Time flies and it is already mid-February. Teaching at two institutions as an Adjunct gives me a lot of opportunities to meet students from all over the world and to teach at a local university at the Master level, and an Australian university with a branch in Singapore at both Master and Bachelor levels. Two different systems also allows me to have an insight as to how different universities manage and plan their curriculum and administration. One institution is almost at the end of the Academic Year, while the other will have a mid-Semester break next week – a much needed rest for me!

Last week and this week, I focused on the feedback by past students to improve my slides. I found a way to revamp my Interactive Seminar on Planning with Nature in Urban Areas Part II. I flipped by doing Social (Parks) and Economic first last week. Tell a logical and cohesive story. I also inserted thinking activities for almost every section which links back directly to the students’ Environmental Planning Project.

Included Frederick Law Olmsted into Parks – don’t know why I did not include him earlier. He is crucial for social sustainability of parks. Included the meaning of Stocks and Flows. Revamped the Framework diagram – makes a lot of sense now. I also entitle the sections differently to the Approaches so that a summary of approaches is different from the outline. I also include a summary of the different topics into one Framework diagram using different colours.

I realize that I need to write a paper on this! How? a. with Ulrich and indicators, b. with Green Certifications, or c. with Student design and planning work!

For Part II, I also revamped the flow of the Environmental Layer – start with nature versus biodiversity to distinguish between perception versus ecology. Then go into Landscape Ecology, Ecological Networks, Corridors and the Matrix in detail – link this to social and economic. Revamped the diagram with the Land Mosaic labels. Then I decided to name the next section as Multifunctional Landscapes with the approach as Integrate Approaches. I end with Biophilia which is the same field as the first topic on Nature last week – Environmental Psychology.

What is interesting and coincidental (or serendipity?) is that my co-lecturer’s presentation was on Biodiversity at the Project Site. I placed his lecture this week because he just got his position approved and contract signed, and this is the last lecture before the mid-Semester break, during which the students will go to the Project site by themselves to conduct a site survey in groups of 5 or less. It is still not possible to bring the students for a field trip to the site since 2020 due to Covid-19 restrictions. Hence, I have decided to do vLogs of my own site visit and upload them to the LMS. The students will present their findings right after the break. His lecture and mine are situated in perfect timing with the Project timeline.
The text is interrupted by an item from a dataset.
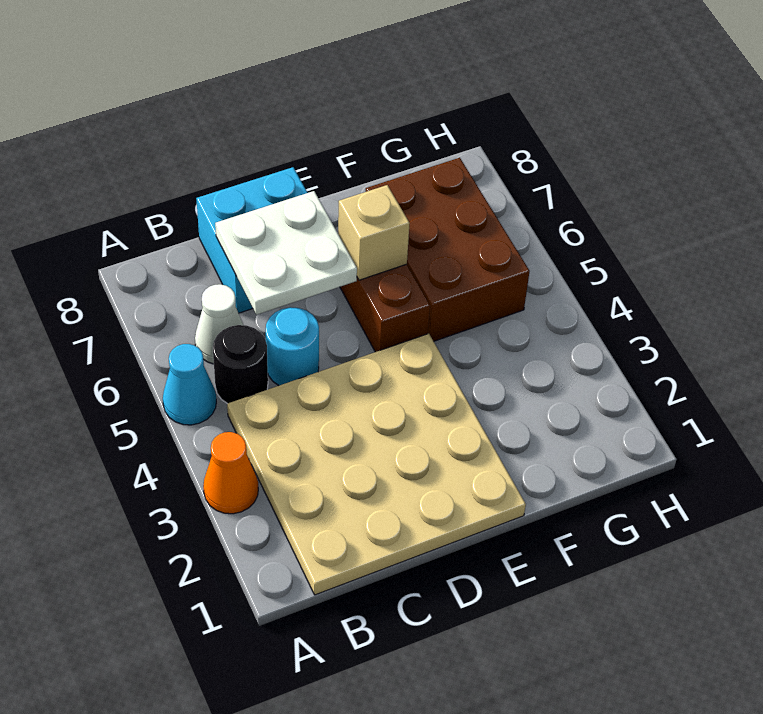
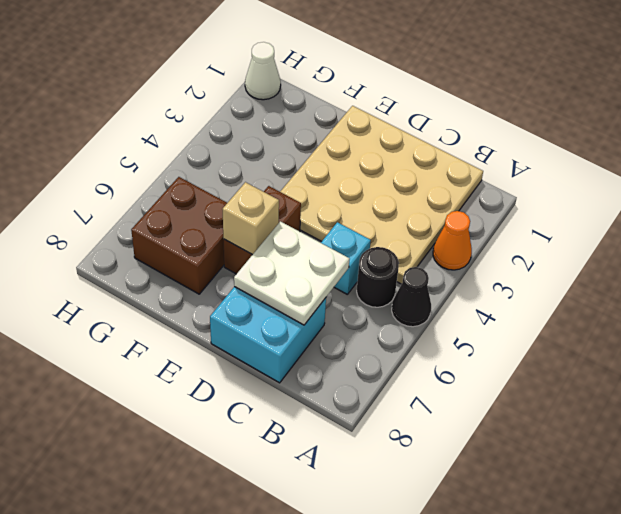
cyan cone A5 level 1 -> black cone A5 level 1
white cone B6 level 1 -> white cone H1 level 1
cyan round brick C5 level 1 -> cyan brick C5 level 1
brown brick F5:G7 level 1 -> brown brick F6:G7 level 1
The students formed their teams without my supervision via Padlet – it was an idea to use Padlet for setting up Teams this Semester – I did not think of this earlier. Google docs is too cumbersome because it uses my personal email. Padlet is very versatile, and so is Mentimeter. I met up with Team 1 whose members joined individually – leftover from the others in the class who joined as groups. This Team has two powerhouse students – one a GIS user and one Urban Designer from the Master of Urban Design Programme. So I just needed to guide them in terms of the site boundary, what to do for the site visit and survey (including the use of Epicollect5 App), and how much work to put in. I then made an announcement to the LMS to the other students what I have informed Team 1. Very exciting. Master students are always full of initiative and ideas. This batch is even better because they ask a lot of good questions and are intellectual extroverts.

Some questions:

1. Oasia Building in Singapore – if the intention is to draw biodiversity, then wouldn’t it need to have stepping stones leading to the building?

2. What is the meaning of ecological sites?

3. What does parks that make money mean – is it about implementing payment in parks? (No! It is about parks for tourism e.g. Gardens by the Bay and Heritage sites).

I look forward to the presentations by the students in two weeks!